A 26-foot retractable cord and a 9-foot wand means that every nook and cranny of larger rooms can be reached without having to find a new electrical outlet. Two specialized attachments—a dusting brush for cleaning upholstery and a crevice tool for vacuuming along baseboards and in corners—remove dust and dander from often overlooked spots.
Cleaning localized debris—like cereal under the kitchen table or dirt on a stair tread—is easy with the Bissell Cleanview Deluxe. This small handheld vacuum has a HEPA media filter to contain allergens while cleaning up dust and crumbs. With a comfortable handle and an 18-foot power cord, it’s the ideal tool for cleaning quick messes.
One of the Cleanview Deluxe’s best features is its flexible rubber nozzle head that removes dirt and hair from fabrics. When the rubber nozzle is replaced with the hose attachment, it becomes a vacuum that can access high shelves, nooks and crannies between seats in the car, and other hard to reach places. The vacuum’s hose can be capped with the wide-mouth tool or the crevice tool to reach even more surfaces. When the cleaning job is done, the bagless dust canister is easily emptied.

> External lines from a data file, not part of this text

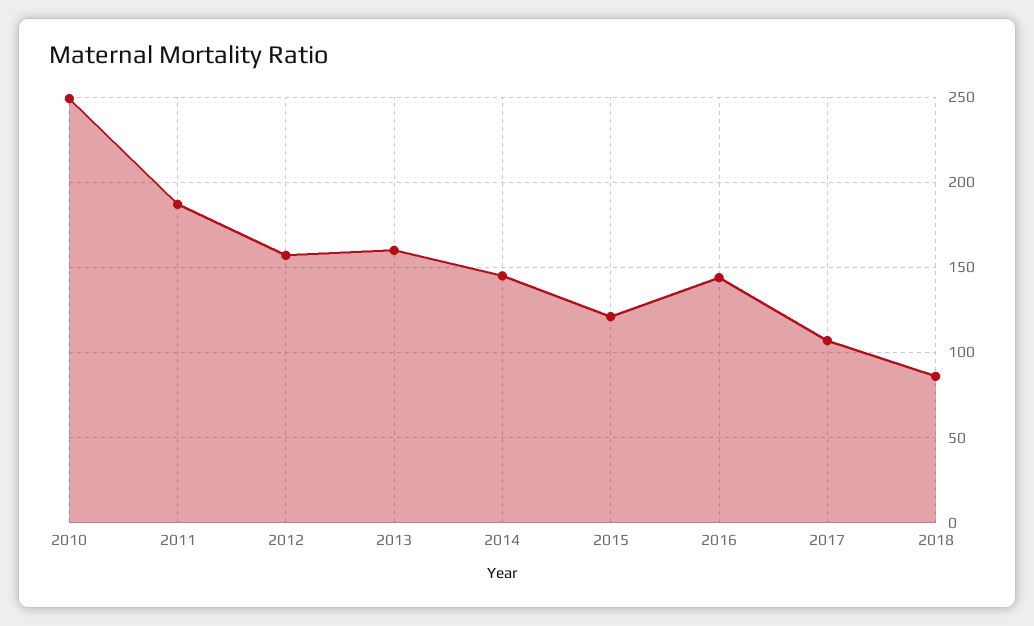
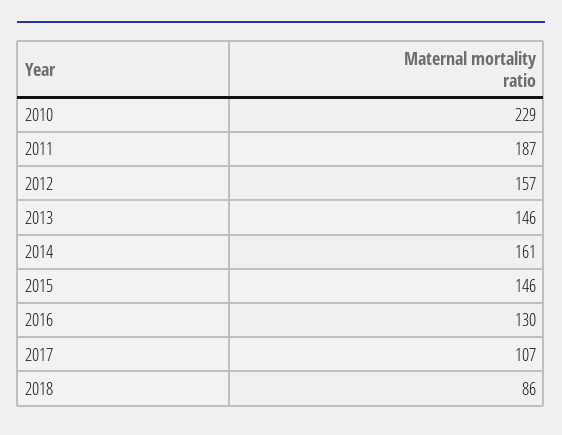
  {
-   "2010": 250,
+   "2010": 229,
    "2011": 187,
    "2012": 157,
-   "2013": 160,
+   "2013": 146,
-   "2014": 145,
+   "2014": 161,
-   "2015": 120,
+   "2015": 146,
-   "2016": 145,
+   "2016": 130,
    "2017": 107,
    "2018": 86
  }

FAQs About Vacuums for Allergies
For those who suffer from airborne allergies, a powerful vacuum is a key part of an effective allergy management plan. A vacuum equipped with a HEPA filter can clean surfaces and prevent allergens from circulating back into the air. If you’re still looking for the best vacuum for allergies for your home, consider the answers to the following frequently asked questions.

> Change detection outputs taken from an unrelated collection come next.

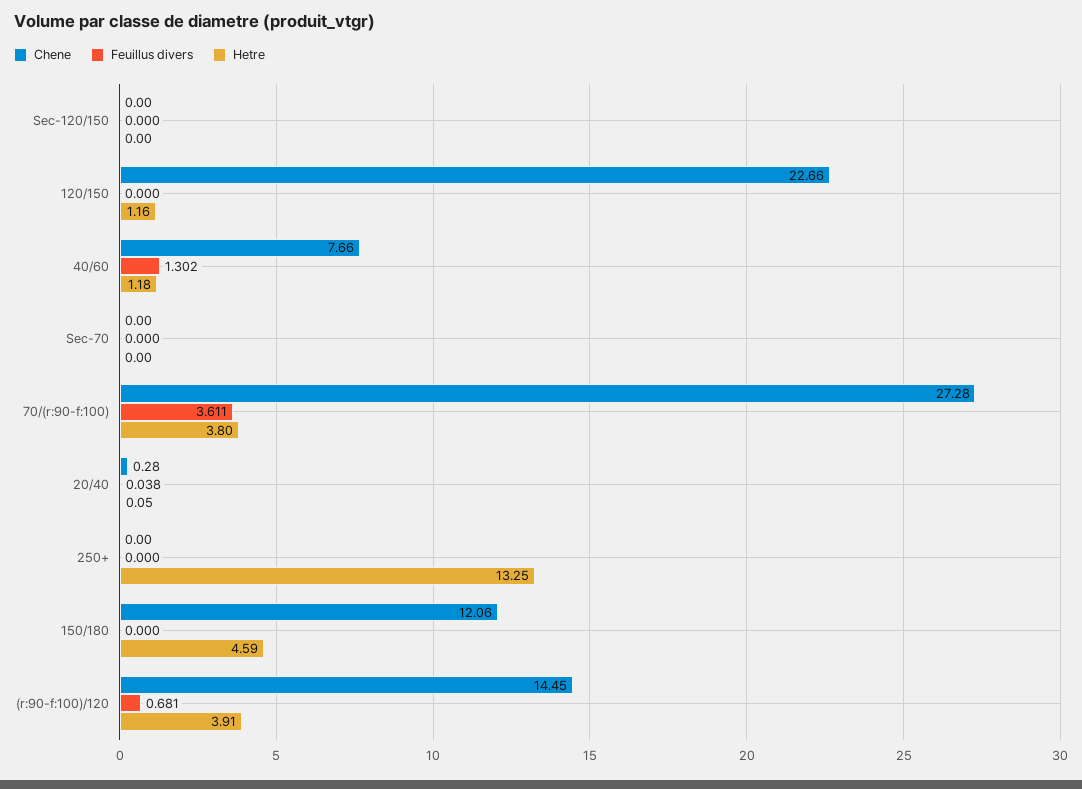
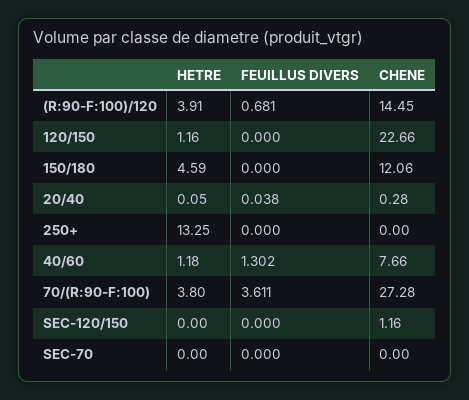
  {
    "Chene": {
-     "Sec-120/150": 0,
+     "Sec-120/150": 1.16,
      "120/150": 22.66,
      "40/60": 7.66,
      "Sec-70": 0,
      "70/(r:90-f:100)": 27.28,
      "20/40": 0.28,
      "250+": 0,
      "150/180": 12.06,
      "(r:90-f:100)/120": 14.45
    },
    "Feuillus divers": {
      "Sec-120/150": 0,
      "120/150": 0,
      "40/60": 1.302,
      "Sec-70": 0,
      "70/(r:90-f:100)": 3.611,
      "20/40": 0.038,
      "250+": 0,
      "150/180": 0,
      "(r:90-f:100)/120": 0.681
    },
    "Hetre": {
      "Sec-120/150": 0,
      "120/150": 1.16,
      "40/60": 1.18,
      "Sec-70": 0,
      "70/(r:90-f:100)": 3.8,
      "20/40": 0.05,
      "250+": 13.25,
      "150/180": 4.59,
      "(r:90-f:100)/120": 3.91
    }
  }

Q. What is the best vacuum for pet hair and dander?
With a self-cleaning brush roll and adjustable suction power, the Shark ZU561 Navigator Speed Vacuum with Lift-Away is one of the best options for cleaning pet hair, dander, and other animal-related allergens.

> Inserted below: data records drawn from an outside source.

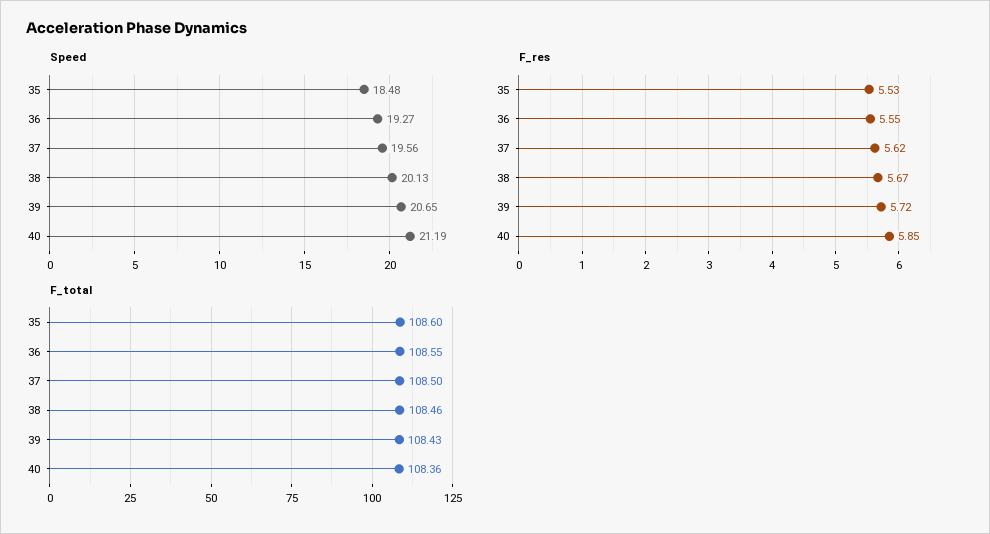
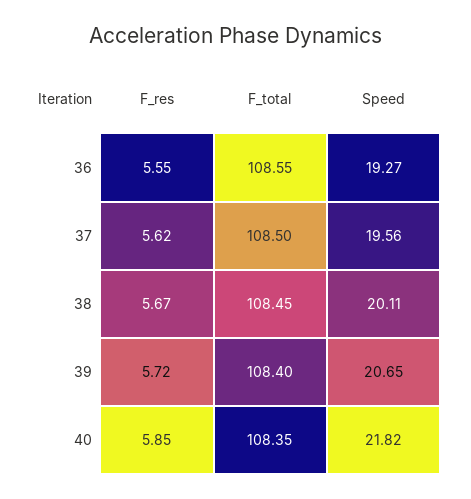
  {
    "Speed": {
-     "35": 18.48,
      "36": 19.27,
      "37": 19.56,
-     "38": 20.13,
+     "38": 20.11,
      "39": 20.65,
-     "40": 21.19
+     "40": 21.82
    },
    "F_res": {
-     "35": 5.53,
      "36": 5.55,
      "37": 5.62,
      "38": 5.67,
      "39": 5.72,
      "40": 5.85
    },
    "F_total": {
-     "35": 108.6,
      "36": 108.55,
      "37": 108.5,
-     "38": 108.46,
+     "38": 108.45,
-     "39": 108.43,
+     "39": 108.4,
-     "40": 108.36
+     "40": 108.35
    }
  }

Q. How often should I vacuum if I have allergies?
For those who suffer with allergies, it is best to vacuum once or twice per week. Regular vacuuming with a HEPA vacuum can remove common indoor allergens like pet hair, dander, mold spores, and dust mite particles to alleviate allergy symptoms.
Q. How do I take care of a vacuum for allergies?
Maintaining a vacuum for allergies is like maintaining any vacuum cleaner: It should be emptied and cleaned regularly, and its filters should be replaced when needed. Allergy sufferers are advised to empty the vacuum promptly and make sure the filters are washed or replaced regularly. With proper maintenance, the vacuum will trap allergens more effectively.